Danis Rose, who has been working for 16 years on a critical edition of Finnegans Wake, believes that Joyce began and abandoned a collection of stories, Finn's Hotel, in 1923. He then went on to write Finnegans Wake and did not return to the intermediate work until 1938, when he stitched parts into his new epic.

Mr Rose, who has assembled a 100-page book which he believes is as close as possible to the original, said: 'Joyce buried the dismembered limbs of the hidden work in the vast humus that is Finnegans Wake.'

The material has never been seen in this form or sequence and even the fragments would be familiar to only a dozen Joycean scholars.
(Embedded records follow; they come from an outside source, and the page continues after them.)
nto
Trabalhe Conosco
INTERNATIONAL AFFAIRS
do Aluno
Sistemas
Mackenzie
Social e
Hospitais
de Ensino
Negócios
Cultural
His discovery was based on analysis of documents which were believed to be work in progress for the Wake.

Finn's Hotel will be published by Viking, which paid 'a healthy five-figure sum' for it, next spring. The stories deal with incidents from the mythology and history of Ireland, from legends of St Patrick to the tale of Tristan and Isolde. Mr Rose said one of the stories, about the four annalists who are guardians of Irish history, 'vies with Joyce's earlier The Dead as the most accomplished piece of short prose fiction ever written'.

Finn's Hotel was 'not written in the dense, all but impenetrable language of the Wake or even of Ulysses. It is extremely lucid and eminently readable, parallel to Dubliners but universal, transcending the provincial bounds of those stories. It is Dubliners for the whole world.'

Finn's Hotel was until now believed to be only an earlier title for Wake, and the stories themselves merely focal points or 'nodes' for the body of Finnegans Wake. But Mr Rose said that the nodes were inserted in a 'cannibalised, clumsy and distorted version' into the later book and 'stick out like sore thumbs'.

Each Finn's Hotel story was refined to a level beyond the fragments that were cannibalised for the Wake. On its own, Finn's Hotel was a beautifully written work; squeezing parts of it into Finnegans Wake 'arguably spoilt both books'.

The book was also significant, as marking the middle ground between Ulysses and Finnegans Wake, which clearly entailed a new intellectual departure. Mr Rose said: 'Between the 'Day Book', Ulysses, and the 'Night Book', Finnegans Wake, Finn's Hotel is the 'Twilight Book'.' While it illuminated this transitional phase, it was also obviously separate. 'Even where characters have the same name as they do in Finnegans Wake - such as the hero Earwicker (pronounced Erica) - they are quite different people.' The existence of this volume follows the pattern of the rest of Joyce's career, of writing a major book and then a minor one. The title comes from the hotel at which Joyce's wife-to-be, Nora Barnacle, was working when Joyce first met her, and the discovery clarifies Joyce's assertion in a letter that he had named his new book as a tribute to his wife.